Re: Let's talk about the elephant in the room - the Linux kernel's inability to gracefully handle low memory pressure

From: Johannes Weiner <hannes@cmpxchg.org>
To: Andrew Morton <akpm@linux-foundation.org>
Cc: Michal Hocko <mhocko@kernel.org>,
	Suren Baghdasaryan <surenb@google.com>,
	Vlastimil Babka <vbabka@suse.cz>,
	"Artem S. Tashkinov" <aros@gmx.com>,
	LKML <linux-kernel@vger.kernel.org>,
	linux-mm <linux-mm@kvack.org>
Subject: Re: Let's talk about the elephant in the room - the Linux kernel's inability to gracefully handle low memory pressure
Date: Wed, 7 Aug 2019 17:34:43 -0400	[thread overview]
Message-ID: <20190807213443.GA11227@cmpxchg.org> (raw)
In-Reply-To: <20190807140130.7418e783654a9c53e6b6cd1b@linux-foundation.org>

On Wed, Aug 07, 2019 at 02:01:30PM -0700, Andrew Morton wrote:
> On Wed, 7 Aug 2019 16:51:38 -0400 Johannes Weiner <hannes@cmpxchg.org> wrote:
> 
> > However, eb414681d5a0 ("psi: pressure stall information for CPU,
> > memory, and IO") introduced a memory pressure metric that quantifies
> > the share of wallclock time in which userspace waits on reclaim,
> > refaults, swapins.
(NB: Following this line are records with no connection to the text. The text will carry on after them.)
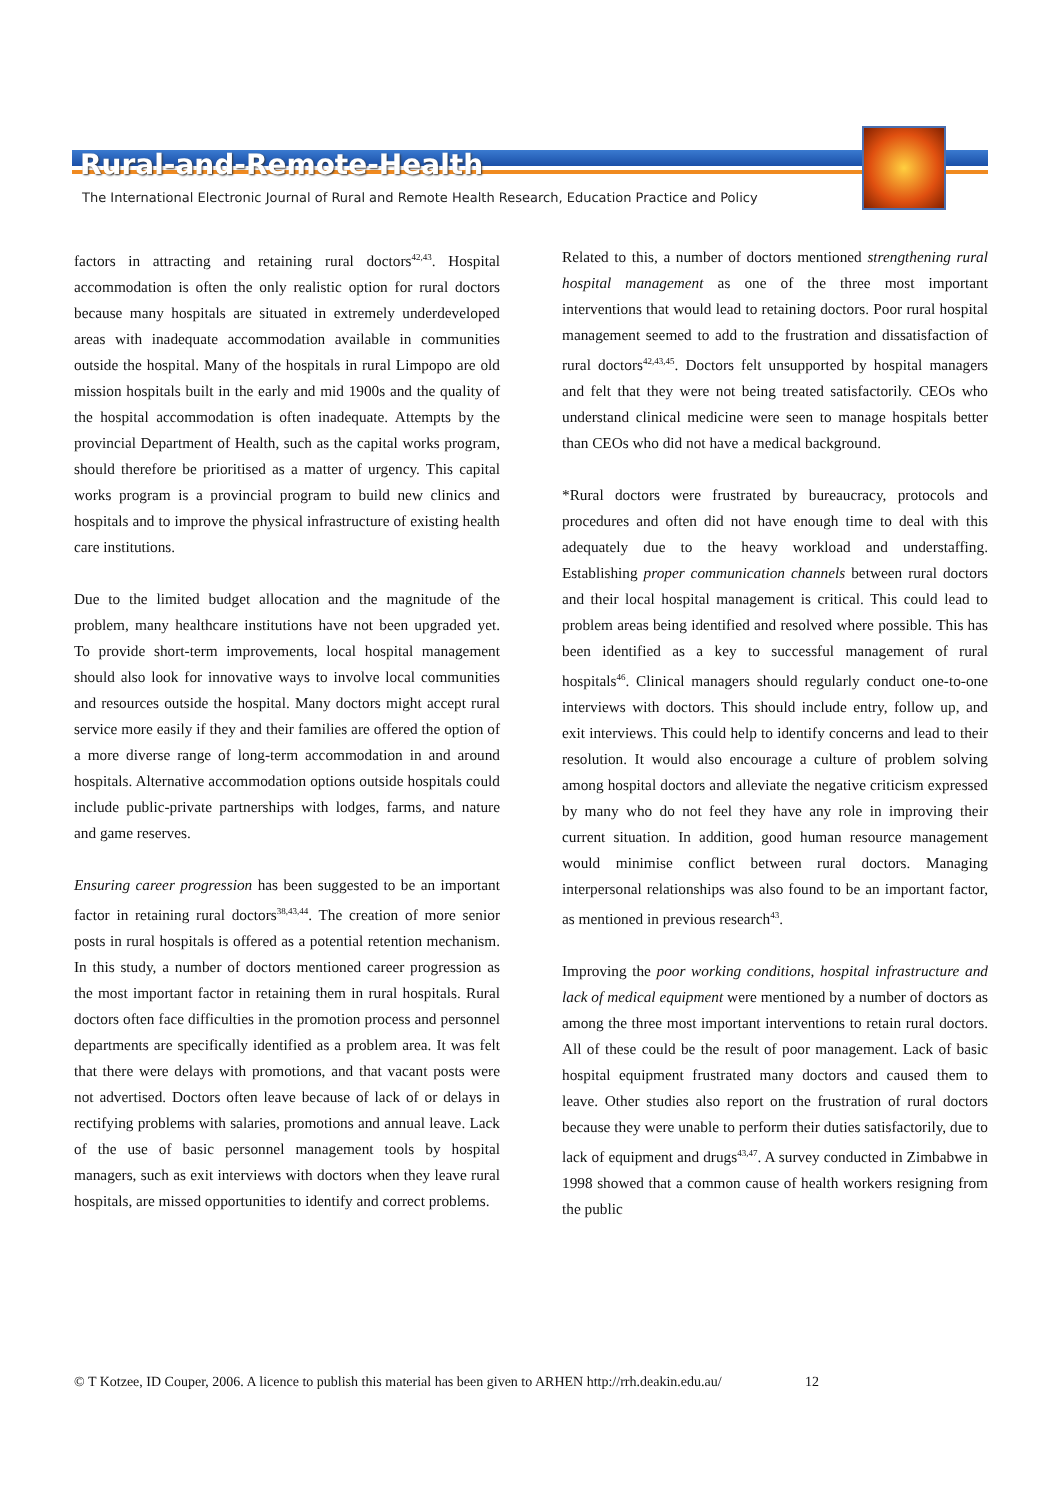Rural-and-Remote-Health
The International Electronic Journal of Rural and Remote Health Research, Education Practice and Policy
factors in attracting and retaining rural doctors<sup>42,43</sup>. Hospital accommodation is often the only realistic option for rural doctors because many hospitals are situated in extremely underdeveloped areas with inadequate accommodation available in communities outside the hospital. Many of the hospitals in rural Limpopo are old mission hospitals built in the early and mid 1900s and the quality of the hospital accommodation is often inadequate. Attempts by the provincial Department of Health, such as the capital works program, should therefore be prioritised as a matter of urgency. This capital works program is a provincial program to build new clinics and hospitals and to improve the physical infrastructure of existing health care institutions.
Due to the limited budget allocation and the magnitude of the problem, many healthcare institutions have not been upgraded yet. To provide short-term improvements, local hospital management should also look for innovative ways to involve local communities and resources outside the hospital. Many doctors might accept rural service more easily if they and their families are offered the option of a more diverse range of long-term accommodation in and around hospitals. Alternative accommodation options outside hospitals could include public-private partnerships with lodges, farms, and nature and game reserves.
Ensuring career progression has been suggested to be an important factor in retaining rural doctors<sup>38,43,44</sup>. The creation of more senior posts in rural hospitals is offered as a potential retention mechanism. In this study, a number of doctors mentioned career progression as the most important factor in retaining them in rural hospitals. Rural doctors often face difficulties in the promotion process and personnel departments are specifically identified as a problem area. It was felt that there were delays with promotions, and that vacant posts were not advertised. Doctors often leave because of lack of or delays in rectifying problems with salaries, promotions and annual leave. Lack of the use of basic personnel management tools by hospital managers, such as exit interviews with doctors when they leave rural hospitals, are missed opportunities to identify and correct problems.
Related to this, a number of doctors mentioned strengthening rural hospital management as one of the three most important interventions that would lead to retaining doctors. Poor rural hospital management seemed to add to the frustration and dissatisfaction of rural doctors<sup>42,43,45</sup>. Doctors felt unsupported by hospital managers and felt that they were not being treated satisfactorily. CEOs who understand clinical medicine were seen to manage hospitals better than CEOs who did not have a medical background.
*Rural doctors were frustrated by bureaucracy, protocols and procedures and often did not have enough time to deal with this adequately due to the heavy workload and understaffing. Establishing proper communication channels between rural doctors and their local hospital management is critical. This could lead to problem areas being identified and resolved where possible. This has been identified as a key to successful management of rural hospitals<sup>46</sup>. Clinical managers should regularly conduct one-to-one interviews with doctors. This should include entry, follow up, and exit interviews. This could help to identify concerns and lead to their resolution. It would also encourage a culture of problem solving among hospital doctors and alleviate the negative criticism expressed by many who do not feel they have any role in improving their current situation. In addition, good human resource management would minimise conflict between rural doctors. Managing interpersonal relationships was also found to be an important factor, as mentioned in previous research<sup>43</sup>.
Improving the poor working conditions, hospital infrastructure and lack of medical equipment were mentioned by a number of doctors as among the three most important interventions to retain rural doctors. All of these could be the result of poor management. Lack of basic hospital equipment frustrated many doctors and caused them to leave. Other studies also report on the frustration of rural doctors because they were unable to perform their duties satisfactorily, due to lack of equipment and drugs<sup>43,47</sup>. A survey conducted in Zimbabwe in 1998 showed that a common cause of health workers resigning from the public
© T Kotzee, ID Couper, 2006. A licence to publish this material has been given to ARHEN http://rrh.deakin.edu.au/ 12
By using absolute time, it encodes all the above
> > mentioned variables of hardware capacity and workload behavior. When
> > memory pressure is 40%, it means that 40% of the time the workload is
> > stalled on memory, period. This is the actual measure for the lack of
> > forward progress that users can experience. It's also something they
> > expect the kernel to manage and remedy if it becomes non-existent.
> > 
> > To accomplish this, this patch implements a thrashing cutoff for the
> > OOM killer. If the kernel determines a sustained high level of memory
> > pressure, and thus a lack of forward progress in userspace, it will
> > trigger the OOM killer to reduce memory contention.
> > 
> > Per default, the OOM killer will engage after 15 seconds of at least
> > 80% memory pressure. These values are tunable via sysctls
> > vm.thrashing_oom_period and vm.thrashing_oom_level.
> 
> Could be implemented in userspace?
> </troll>

We do in fact do this with oomd.

But it requires a comprehensive cgroup setup, with complete memory and
IO isolation, to protect that daemon from the memory pressure and
excessive paging of the rest of the system (mlock doesn't really cut
it because you need to potentially allocate quite a few proc dentries
and inodes just to walk the process tree and determine a kill target).

In a fleet that works fine, since we need to maintain that cgroup
infra anyway. But for other users, that's a lot of stack for basic
"don't hang forever if I allocate too much memory" functionality.